Bulaşıcılık Pandeminin Dehşetini Satıyor
COVID-19 kök salmaya başladığında, pandeminin yarattığı panik ve korkudan kazanç elde etmek için filmlerin yapılacağını neredeyse biliyordunuz. Elbette geldiler ve o ilk dönemden gelecek daha iyi filmler insan unsuruna odaklanmayı seçti. İzolasyon, yalnızlık, bu tür şeyler. Anlaşılır bir şekilde çoğu, doğrudan bir salgın hikayesiyle uğraşmaktan kaçındı.
Ancak Steven Soderbergh ve yazar Scott Z. Burns, neredeyse on yıl önce öldürücü bir virüsün dehşetine tüyler ürpertici bir övgüyü zaten hazırlamışlardı. İleri görüşlü ve akıldan çıkmayan bu mekana, COVID-19’un ilk günlerinde insanların bir kez daha akın etmesi pek de şaşırtıcı değildi.
Bulaşma 2011’de bu güne geldi ve o zamanlar havadaki bir virüsün etkilerine ilişkin bilim ağırlıklı yaklaşım oldukça hayal ürünü görünüyordu. Dünyanın bazı bölgeleri, gerçekten etkilenmeyen ülkeler için korkutucu manşetlere yol açan salgın hastalıklara katlanmış olsa bile, bu hâlâ uzak bir ihtimal gibi geliyordu.
Contagion’da bir kadın, Hong Kong’a yaptığı bir iş gezisinden döner ve grip benzeri bir enfeksiyondan dolayı ölür. Daha sonra aynı gün küçük oğlu ölür. Ancak kadının kocasının dokunulmaz olduğu görülüyor.
Topluluk Kadrosu Contagion’un Paranoyasını ve Korkusunu Vurguluyor
Soderbergh, bu erken anlarda bir oyuncu kadrosuyla çekişme yeteneğini fantastik ve korkutucu bir şekilde kullanıyor. Filmin kadrosunda Gwyneth Paltrow, Jude Law, Matt Damon, Marion Cotillard, Kate Winslet, Bryan Cranston, Laurence Fishburne ve Elliot Gould yer alıyor. Soderbergh, ünlü bir aktörün nispeten hızlı bir şekilde ölmesiyle şok edici bir yoldan çıkmak için desteyi doldurur. Kimsenin gelecek olandan güvende olmadığını kanıtlamanın daha iyi bir yolu yok. Bağışıklık sahibi olmak bile insanların sevdiklerinin beklenmedik ölümü nedeniyle acı çekmesini engellemiyor.
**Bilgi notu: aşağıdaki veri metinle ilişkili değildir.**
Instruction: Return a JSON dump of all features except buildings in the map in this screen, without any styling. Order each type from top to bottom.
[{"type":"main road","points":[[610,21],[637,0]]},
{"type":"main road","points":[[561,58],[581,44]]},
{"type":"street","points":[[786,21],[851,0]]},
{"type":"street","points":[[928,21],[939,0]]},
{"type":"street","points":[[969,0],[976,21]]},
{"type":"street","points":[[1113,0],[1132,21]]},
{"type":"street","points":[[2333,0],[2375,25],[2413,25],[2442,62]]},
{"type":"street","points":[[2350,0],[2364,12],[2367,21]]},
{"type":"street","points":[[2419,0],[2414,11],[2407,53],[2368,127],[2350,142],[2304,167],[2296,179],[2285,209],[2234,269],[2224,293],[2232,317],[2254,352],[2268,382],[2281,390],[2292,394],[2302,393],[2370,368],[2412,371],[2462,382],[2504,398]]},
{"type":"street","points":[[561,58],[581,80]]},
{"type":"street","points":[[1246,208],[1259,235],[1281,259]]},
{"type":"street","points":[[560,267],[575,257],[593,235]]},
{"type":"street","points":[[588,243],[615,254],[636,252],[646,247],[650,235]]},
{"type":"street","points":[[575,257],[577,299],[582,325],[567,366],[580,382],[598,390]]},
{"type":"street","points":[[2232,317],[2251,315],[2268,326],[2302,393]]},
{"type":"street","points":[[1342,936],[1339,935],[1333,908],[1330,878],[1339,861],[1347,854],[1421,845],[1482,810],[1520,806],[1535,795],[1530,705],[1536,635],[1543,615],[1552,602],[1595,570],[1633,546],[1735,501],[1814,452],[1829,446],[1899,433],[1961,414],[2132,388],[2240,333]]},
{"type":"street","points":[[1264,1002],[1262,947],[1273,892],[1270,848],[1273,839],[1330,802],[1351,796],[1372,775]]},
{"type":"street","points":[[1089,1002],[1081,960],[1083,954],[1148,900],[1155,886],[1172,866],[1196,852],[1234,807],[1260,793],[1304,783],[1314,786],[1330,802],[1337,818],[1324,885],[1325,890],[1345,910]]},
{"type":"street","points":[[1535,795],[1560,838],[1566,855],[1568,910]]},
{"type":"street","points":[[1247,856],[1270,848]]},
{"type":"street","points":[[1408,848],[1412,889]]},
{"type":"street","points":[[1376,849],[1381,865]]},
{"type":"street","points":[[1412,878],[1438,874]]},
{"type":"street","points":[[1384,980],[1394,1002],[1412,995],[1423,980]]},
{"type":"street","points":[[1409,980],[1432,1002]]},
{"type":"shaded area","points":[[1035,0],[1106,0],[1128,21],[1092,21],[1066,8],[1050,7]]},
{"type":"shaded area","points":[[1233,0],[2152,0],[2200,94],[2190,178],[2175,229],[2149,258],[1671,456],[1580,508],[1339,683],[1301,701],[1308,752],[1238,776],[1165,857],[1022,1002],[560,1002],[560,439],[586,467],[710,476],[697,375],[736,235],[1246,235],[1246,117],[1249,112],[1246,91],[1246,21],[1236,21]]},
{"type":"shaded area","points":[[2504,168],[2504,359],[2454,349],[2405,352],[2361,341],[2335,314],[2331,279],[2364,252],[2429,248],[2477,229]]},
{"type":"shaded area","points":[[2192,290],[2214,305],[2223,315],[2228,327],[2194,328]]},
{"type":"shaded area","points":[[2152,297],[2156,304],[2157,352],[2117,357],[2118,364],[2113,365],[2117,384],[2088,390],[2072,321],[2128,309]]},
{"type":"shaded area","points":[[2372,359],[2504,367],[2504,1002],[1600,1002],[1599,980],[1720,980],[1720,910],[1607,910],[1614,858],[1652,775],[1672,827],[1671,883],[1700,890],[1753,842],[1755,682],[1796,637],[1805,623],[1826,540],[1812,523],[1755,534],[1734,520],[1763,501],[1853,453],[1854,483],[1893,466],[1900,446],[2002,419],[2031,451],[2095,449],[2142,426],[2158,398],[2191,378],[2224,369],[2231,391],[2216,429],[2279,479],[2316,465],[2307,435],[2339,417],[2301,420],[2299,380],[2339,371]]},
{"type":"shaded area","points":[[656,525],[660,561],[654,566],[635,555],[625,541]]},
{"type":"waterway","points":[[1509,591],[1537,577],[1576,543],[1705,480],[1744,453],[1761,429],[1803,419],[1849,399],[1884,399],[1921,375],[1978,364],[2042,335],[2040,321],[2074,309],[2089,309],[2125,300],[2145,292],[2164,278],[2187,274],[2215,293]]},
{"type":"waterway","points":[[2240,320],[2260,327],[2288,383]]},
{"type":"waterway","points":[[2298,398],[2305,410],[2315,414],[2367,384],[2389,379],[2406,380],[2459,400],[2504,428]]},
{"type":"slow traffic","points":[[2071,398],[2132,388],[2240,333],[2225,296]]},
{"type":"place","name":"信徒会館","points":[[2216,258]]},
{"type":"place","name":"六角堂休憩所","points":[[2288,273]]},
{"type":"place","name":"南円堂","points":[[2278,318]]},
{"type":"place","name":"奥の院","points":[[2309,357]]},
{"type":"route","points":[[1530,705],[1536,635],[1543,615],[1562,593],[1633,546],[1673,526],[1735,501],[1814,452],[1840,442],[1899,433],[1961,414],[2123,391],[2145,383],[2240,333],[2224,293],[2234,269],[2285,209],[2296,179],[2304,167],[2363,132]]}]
Bu, havadaki virüsün ortalığı kasıp kavurduğu ve gelecekte pandemiye dönüşecek olan şeyin başlangıcındaki giriş noktamızdır. ABD Hastalık Kontrol Merkezlerindeki doktorlar çok geçmeden virüsün ulaştığı boyutun farkına varacaklar. Virüsü hem tespit etmek hem de çaresini bulmak için zamana karşı yarışıyorlar.
Bu arada dünya çapında vakaların artması ciddi ölçekte huzursuzluk ve paniğe neden oluyor. Çok iyi bildiğimiz gibi, yanıtlar etkiyi durduracak kadar hızlı gelemiyor.
Soderbergh, en çok 2018 yapımı Unsane’de olmak üzere, hikayeli yönetmenlik kariyerinde korkuya daldı ve yakında çıkacak filmi Presence’da da tamamen bu korkuya dalacak. Ancak Contagion’un soğukkanlı klinik bilimi belki de filmografisinde bunun en ustaca kullanımıdır.
Evet, Contagion olayları spektrumun en uç noktasına kadar oynuyor. Ancak gerçek hayattaki salgının ilk günlerinde tuhaf bir rahatlık gibi davranmasının nedeni de tam olarak bu. Durum kötü ama bu kadar kolay ne kadar kötü olabileceğine bir bakın. O zamanlar gerçeklikle kurgu arasındaki paralellikler ürkütücü derecede yakındı.
Ne yazık ki hayat kurgudan daha tuhaf çıktı. Gerçeklik, insanların bir pandemide gerçekte nasıl davrandığına dair kendi rahatsız edici saptırmalarını ortaya çıkarabileceğini kanıtladı. Soderbergh maske karşıtlarını tahmin edebilir miydi?